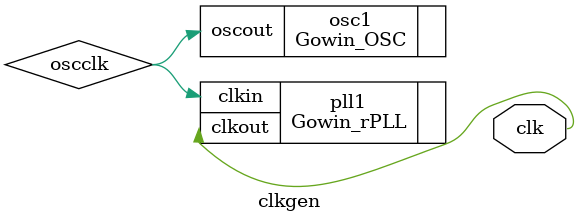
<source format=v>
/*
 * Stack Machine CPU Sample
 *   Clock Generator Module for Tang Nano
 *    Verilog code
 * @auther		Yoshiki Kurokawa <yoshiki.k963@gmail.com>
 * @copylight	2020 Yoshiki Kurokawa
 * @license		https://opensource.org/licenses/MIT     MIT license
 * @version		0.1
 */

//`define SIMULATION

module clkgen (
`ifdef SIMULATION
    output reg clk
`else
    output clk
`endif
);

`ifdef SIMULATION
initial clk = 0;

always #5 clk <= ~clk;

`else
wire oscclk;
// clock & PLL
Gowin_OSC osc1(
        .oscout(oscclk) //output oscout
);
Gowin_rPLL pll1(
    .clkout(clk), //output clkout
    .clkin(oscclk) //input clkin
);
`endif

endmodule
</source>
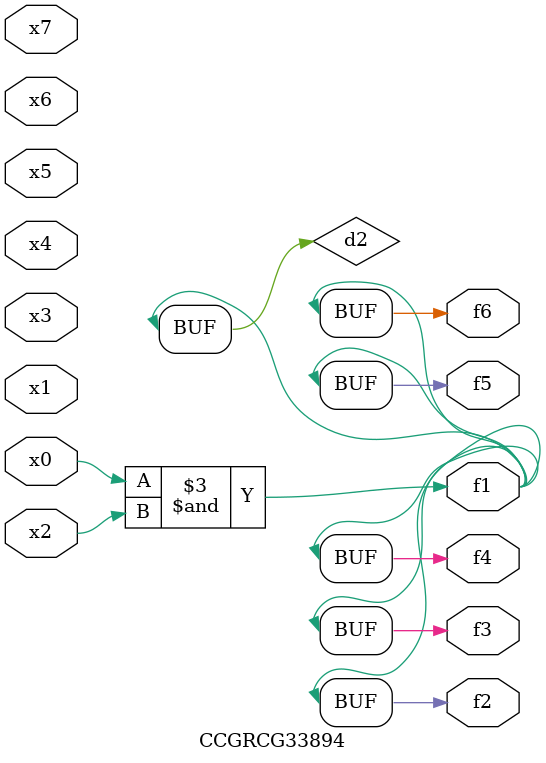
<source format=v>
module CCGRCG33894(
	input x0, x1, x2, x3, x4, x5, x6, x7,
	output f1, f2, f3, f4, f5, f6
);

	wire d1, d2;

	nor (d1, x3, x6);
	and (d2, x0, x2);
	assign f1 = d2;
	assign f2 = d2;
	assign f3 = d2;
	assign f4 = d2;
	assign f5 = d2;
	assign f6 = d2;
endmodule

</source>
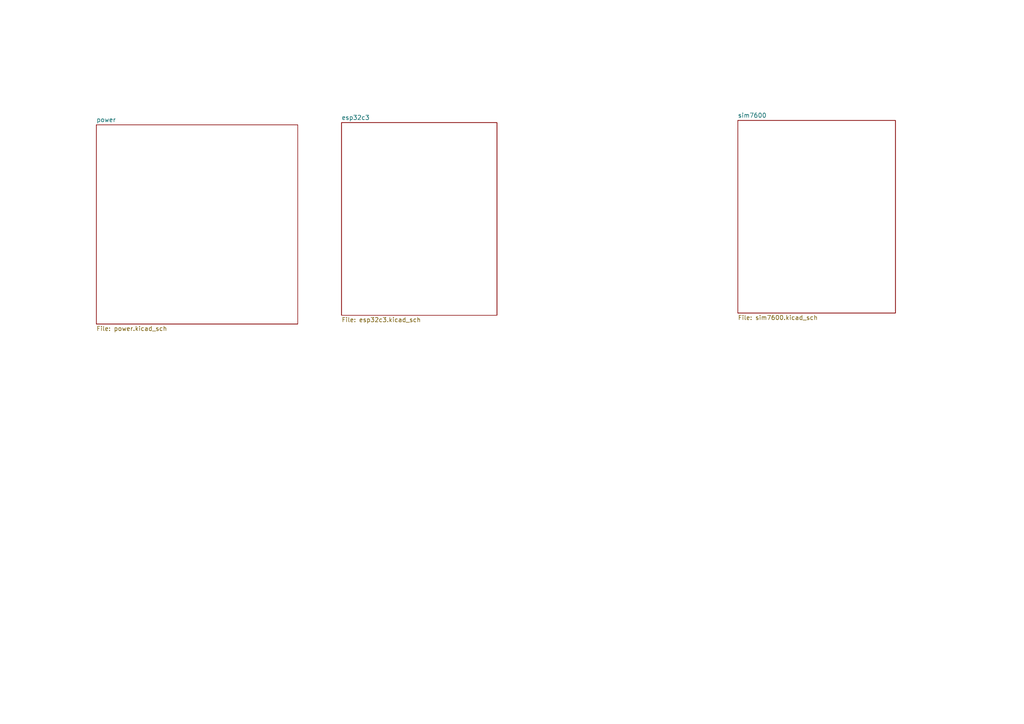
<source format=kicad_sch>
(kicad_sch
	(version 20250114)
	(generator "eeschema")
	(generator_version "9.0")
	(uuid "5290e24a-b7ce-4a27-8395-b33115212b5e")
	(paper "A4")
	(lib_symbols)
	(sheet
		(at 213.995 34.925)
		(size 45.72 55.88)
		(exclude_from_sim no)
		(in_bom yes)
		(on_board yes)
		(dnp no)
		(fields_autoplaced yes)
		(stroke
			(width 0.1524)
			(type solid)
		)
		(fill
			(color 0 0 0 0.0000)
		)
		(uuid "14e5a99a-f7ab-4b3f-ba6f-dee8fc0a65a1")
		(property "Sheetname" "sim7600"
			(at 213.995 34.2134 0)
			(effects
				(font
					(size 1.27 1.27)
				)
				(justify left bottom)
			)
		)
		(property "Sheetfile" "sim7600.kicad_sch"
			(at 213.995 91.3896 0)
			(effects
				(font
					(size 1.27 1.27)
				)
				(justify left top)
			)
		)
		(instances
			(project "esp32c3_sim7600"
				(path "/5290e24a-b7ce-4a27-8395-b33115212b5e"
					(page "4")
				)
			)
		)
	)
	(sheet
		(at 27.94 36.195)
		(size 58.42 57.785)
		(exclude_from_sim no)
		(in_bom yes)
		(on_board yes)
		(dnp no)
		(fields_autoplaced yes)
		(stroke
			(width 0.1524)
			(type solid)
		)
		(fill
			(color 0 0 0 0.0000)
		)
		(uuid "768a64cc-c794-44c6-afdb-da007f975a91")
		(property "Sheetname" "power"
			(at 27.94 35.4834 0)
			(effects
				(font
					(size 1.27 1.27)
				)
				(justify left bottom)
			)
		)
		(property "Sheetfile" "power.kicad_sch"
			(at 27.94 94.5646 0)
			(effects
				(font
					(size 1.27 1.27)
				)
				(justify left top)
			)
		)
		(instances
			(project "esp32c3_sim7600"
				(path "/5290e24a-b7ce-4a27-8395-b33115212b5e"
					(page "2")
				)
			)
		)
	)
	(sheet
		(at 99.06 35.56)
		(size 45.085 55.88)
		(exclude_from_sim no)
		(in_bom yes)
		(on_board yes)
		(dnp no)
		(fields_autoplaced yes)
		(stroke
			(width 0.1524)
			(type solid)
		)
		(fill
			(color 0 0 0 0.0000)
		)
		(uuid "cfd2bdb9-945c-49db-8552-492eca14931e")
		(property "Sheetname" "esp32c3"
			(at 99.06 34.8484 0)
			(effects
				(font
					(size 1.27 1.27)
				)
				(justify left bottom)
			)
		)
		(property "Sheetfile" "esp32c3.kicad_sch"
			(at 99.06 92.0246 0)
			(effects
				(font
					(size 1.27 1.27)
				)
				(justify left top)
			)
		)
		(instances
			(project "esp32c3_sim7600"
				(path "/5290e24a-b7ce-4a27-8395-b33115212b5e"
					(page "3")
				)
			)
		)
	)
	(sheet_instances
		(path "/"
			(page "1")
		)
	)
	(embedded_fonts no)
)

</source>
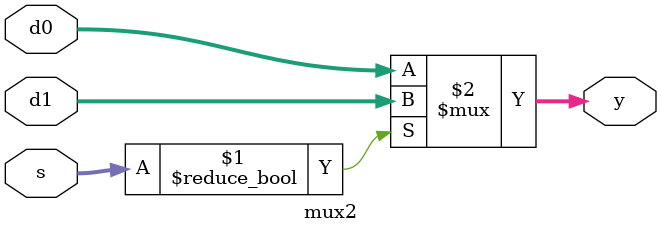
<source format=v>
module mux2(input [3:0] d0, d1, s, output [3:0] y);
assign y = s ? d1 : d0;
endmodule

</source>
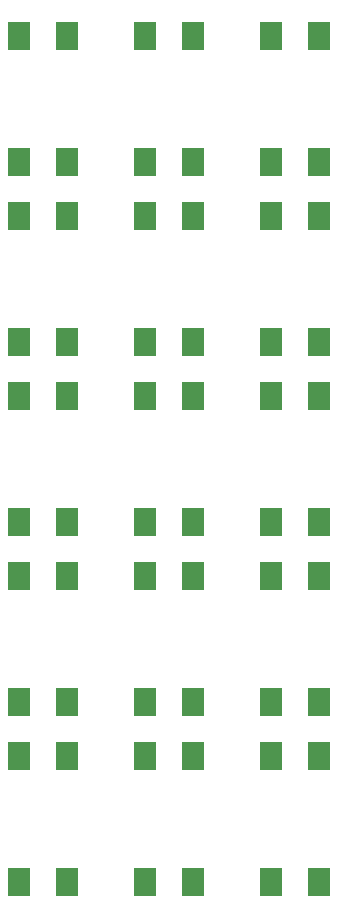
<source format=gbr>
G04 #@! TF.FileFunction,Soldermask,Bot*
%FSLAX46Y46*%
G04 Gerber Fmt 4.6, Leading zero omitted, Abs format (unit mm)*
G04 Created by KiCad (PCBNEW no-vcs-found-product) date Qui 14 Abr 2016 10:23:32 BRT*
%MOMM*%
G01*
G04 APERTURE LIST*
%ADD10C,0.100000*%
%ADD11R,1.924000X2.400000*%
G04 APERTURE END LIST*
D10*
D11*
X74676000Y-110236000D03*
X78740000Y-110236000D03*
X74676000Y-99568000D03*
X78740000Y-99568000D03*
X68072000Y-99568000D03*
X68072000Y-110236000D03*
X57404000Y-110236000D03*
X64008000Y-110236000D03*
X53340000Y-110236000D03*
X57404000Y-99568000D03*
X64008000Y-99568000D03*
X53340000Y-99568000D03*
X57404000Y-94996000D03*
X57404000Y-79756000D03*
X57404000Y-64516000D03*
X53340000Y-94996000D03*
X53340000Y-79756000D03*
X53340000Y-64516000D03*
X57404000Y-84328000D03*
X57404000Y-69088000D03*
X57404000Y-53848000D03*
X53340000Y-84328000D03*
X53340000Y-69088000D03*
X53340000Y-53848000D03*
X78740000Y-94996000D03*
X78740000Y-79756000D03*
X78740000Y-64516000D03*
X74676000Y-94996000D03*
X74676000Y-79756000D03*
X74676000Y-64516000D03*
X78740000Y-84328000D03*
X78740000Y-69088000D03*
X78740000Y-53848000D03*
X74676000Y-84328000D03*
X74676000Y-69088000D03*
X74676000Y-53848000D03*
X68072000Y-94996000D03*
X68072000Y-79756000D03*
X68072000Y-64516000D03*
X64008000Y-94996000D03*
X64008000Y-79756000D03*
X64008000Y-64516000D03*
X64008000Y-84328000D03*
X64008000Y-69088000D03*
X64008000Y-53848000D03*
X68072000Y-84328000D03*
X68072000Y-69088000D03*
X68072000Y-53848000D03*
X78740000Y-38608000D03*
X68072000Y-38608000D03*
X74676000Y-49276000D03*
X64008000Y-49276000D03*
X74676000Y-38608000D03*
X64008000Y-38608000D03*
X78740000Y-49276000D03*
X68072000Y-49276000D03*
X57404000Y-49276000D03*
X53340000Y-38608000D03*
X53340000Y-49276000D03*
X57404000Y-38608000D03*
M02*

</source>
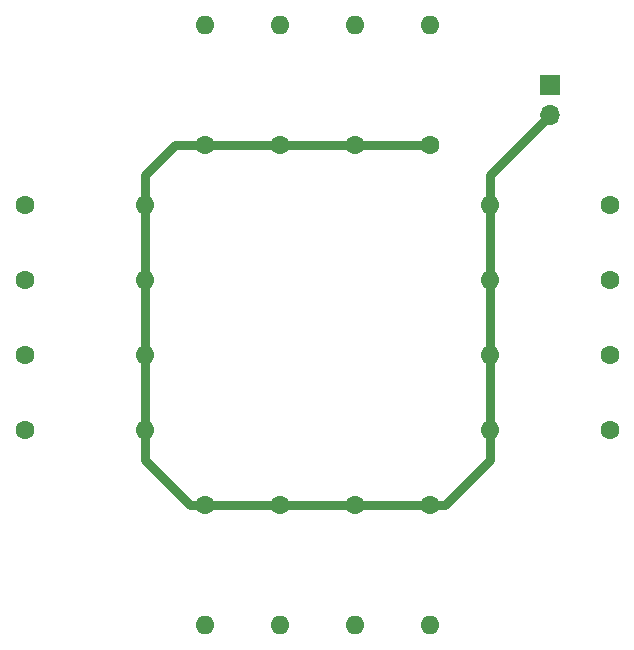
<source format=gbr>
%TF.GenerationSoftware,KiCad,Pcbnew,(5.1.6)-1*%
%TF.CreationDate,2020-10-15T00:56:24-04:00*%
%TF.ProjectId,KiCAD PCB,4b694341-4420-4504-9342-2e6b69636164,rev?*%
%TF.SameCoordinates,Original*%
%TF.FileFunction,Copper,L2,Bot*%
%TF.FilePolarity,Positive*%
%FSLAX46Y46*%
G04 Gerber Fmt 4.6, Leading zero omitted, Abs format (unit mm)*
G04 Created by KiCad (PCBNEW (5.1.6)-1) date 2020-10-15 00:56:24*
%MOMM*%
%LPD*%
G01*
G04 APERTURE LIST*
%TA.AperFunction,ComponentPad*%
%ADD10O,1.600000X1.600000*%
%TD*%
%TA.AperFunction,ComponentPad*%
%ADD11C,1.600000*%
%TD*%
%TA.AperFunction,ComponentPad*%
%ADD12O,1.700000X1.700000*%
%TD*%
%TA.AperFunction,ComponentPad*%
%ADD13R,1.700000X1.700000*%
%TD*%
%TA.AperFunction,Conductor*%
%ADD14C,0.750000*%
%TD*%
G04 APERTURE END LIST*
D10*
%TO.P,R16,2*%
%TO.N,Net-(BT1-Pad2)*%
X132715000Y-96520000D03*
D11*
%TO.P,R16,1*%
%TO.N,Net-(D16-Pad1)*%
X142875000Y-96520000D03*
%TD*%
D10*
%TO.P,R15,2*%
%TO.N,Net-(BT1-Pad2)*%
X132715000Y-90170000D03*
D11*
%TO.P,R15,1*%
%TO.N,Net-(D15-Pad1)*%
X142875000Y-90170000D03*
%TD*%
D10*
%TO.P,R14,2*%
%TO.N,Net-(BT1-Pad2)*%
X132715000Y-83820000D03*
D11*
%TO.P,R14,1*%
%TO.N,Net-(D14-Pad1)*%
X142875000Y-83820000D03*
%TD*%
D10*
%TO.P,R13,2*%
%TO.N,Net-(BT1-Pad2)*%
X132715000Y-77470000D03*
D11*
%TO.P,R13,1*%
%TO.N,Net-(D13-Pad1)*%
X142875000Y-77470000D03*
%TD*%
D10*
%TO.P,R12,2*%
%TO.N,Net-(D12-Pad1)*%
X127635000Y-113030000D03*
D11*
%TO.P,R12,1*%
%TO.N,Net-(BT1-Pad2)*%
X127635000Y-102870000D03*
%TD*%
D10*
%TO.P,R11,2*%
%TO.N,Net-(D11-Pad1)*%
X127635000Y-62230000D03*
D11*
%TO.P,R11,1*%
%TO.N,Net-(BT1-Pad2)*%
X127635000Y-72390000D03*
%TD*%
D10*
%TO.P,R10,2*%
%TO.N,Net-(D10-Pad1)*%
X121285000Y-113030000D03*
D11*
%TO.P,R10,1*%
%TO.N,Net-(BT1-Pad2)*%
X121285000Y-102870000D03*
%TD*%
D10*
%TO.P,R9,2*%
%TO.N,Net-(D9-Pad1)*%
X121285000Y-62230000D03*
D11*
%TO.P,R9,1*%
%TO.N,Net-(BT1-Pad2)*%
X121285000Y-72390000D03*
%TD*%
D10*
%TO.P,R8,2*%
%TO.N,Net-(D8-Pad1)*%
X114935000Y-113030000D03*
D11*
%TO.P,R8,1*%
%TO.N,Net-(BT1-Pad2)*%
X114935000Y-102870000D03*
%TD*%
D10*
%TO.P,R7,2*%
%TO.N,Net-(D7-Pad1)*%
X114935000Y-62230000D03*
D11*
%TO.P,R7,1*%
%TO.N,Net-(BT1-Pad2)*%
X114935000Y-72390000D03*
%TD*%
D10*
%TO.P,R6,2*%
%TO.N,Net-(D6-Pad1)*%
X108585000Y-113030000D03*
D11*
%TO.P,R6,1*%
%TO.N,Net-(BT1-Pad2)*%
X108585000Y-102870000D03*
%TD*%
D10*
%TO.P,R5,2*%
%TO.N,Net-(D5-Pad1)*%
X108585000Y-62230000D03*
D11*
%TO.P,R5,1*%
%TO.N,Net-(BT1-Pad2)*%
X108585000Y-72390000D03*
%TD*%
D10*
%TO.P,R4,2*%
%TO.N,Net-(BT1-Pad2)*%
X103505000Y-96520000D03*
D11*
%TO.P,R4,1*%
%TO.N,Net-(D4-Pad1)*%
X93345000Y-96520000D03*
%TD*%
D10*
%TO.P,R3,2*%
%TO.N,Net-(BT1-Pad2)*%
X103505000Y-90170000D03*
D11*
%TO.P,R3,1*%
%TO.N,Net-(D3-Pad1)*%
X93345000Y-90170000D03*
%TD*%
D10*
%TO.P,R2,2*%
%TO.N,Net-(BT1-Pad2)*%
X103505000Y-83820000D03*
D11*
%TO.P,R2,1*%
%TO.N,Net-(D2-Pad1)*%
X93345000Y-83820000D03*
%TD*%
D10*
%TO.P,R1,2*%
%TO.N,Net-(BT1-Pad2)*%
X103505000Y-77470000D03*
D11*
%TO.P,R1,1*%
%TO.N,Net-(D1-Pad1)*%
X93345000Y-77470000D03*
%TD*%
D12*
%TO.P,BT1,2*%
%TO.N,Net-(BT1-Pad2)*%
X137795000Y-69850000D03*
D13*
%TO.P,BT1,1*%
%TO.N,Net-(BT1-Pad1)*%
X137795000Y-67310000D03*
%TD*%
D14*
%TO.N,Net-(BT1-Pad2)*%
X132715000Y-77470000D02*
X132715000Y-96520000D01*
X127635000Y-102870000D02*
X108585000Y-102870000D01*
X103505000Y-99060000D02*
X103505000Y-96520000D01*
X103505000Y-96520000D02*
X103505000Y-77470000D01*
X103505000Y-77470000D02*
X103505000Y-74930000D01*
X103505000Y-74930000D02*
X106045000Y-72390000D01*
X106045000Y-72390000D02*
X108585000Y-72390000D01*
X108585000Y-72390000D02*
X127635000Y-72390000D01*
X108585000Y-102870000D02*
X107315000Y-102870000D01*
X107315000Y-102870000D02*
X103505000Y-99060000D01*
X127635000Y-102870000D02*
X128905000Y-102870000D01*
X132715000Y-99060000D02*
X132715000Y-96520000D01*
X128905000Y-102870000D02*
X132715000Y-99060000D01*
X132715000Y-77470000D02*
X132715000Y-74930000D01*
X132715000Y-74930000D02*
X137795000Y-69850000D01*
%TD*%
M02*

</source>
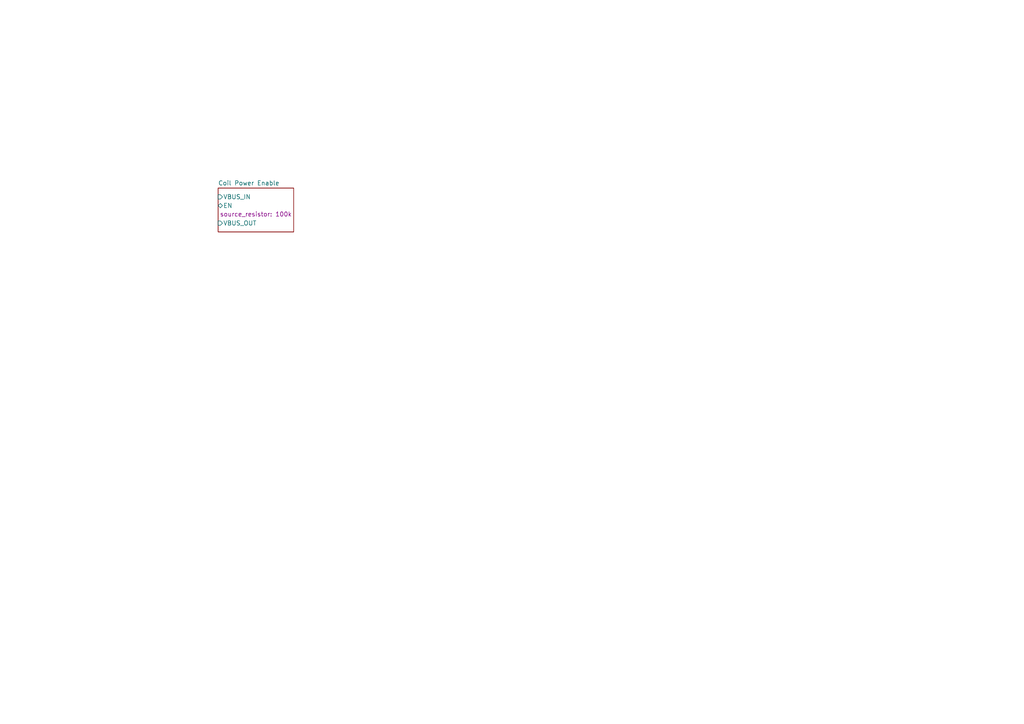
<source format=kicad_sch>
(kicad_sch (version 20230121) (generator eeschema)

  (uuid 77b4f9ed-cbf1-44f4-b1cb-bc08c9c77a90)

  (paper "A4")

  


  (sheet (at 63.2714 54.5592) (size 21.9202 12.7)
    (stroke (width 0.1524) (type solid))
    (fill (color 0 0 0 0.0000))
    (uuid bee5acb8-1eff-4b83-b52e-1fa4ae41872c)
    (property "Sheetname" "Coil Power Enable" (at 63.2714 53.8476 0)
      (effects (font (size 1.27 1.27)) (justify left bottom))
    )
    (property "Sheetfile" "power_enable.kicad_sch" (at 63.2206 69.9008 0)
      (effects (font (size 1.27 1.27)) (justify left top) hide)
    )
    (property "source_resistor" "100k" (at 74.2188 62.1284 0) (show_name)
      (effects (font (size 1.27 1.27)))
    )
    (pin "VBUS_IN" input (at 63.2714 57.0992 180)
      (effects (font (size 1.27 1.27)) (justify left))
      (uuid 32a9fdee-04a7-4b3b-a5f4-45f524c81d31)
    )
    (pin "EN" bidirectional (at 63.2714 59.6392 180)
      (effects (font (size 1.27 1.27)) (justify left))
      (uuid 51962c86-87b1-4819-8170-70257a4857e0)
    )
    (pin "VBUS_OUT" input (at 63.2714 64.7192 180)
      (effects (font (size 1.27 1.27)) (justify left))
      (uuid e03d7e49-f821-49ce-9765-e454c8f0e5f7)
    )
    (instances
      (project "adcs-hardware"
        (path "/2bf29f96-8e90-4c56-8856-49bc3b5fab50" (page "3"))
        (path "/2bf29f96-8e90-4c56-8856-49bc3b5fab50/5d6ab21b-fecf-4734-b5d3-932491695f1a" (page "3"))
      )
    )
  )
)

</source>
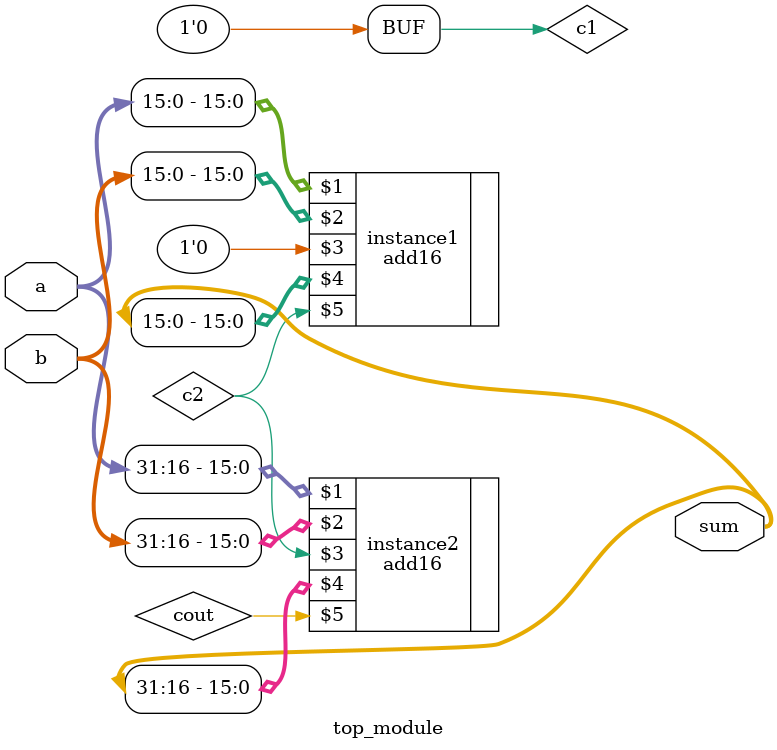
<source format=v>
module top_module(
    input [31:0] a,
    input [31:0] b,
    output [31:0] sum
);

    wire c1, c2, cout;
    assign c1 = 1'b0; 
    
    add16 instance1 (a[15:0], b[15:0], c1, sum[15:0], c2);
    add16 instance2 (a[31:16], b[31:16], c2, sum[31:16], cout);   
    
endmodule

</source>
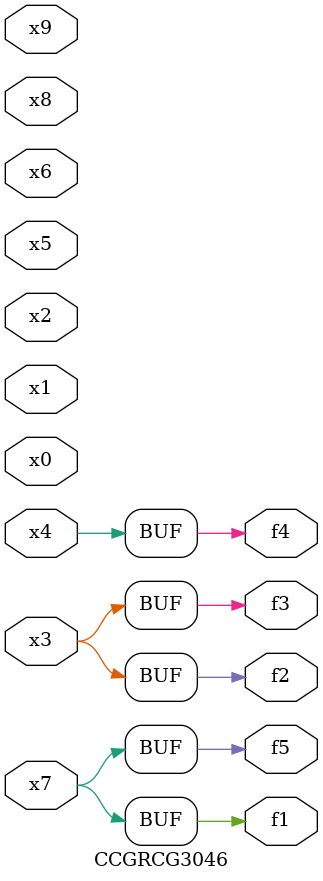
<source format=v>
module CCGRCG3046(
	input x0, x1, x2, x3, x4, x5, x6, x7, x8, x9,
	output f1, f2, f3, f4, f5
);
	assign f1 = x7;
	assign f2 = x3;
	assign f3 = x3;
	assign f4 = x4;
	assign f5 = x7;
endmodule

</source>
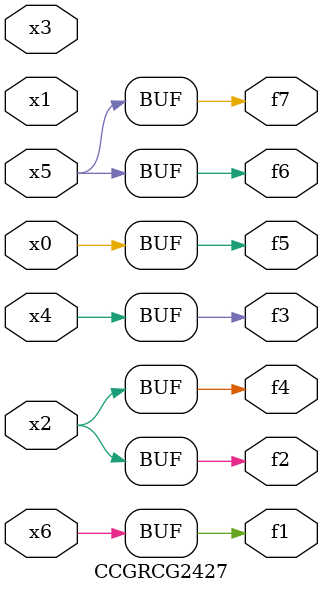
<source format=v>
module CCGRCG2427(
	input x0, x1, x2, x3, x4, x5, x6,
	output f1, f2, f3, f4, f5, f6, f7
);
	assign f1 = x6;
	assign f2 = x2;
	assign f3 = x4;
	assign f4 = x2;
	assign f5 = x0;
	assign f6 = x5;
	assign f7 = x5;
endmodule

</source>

● TASK TO CARRY OUT
Check each line of the data above for the word "Kurokawa" and copy the ones where it is found.

● RESPONSE BELOW
 * @auther		Yoshiki Kurokawa <yoshiki.k963@gmail.com>
 * @copylight	2020 Yoshiki Kurokawa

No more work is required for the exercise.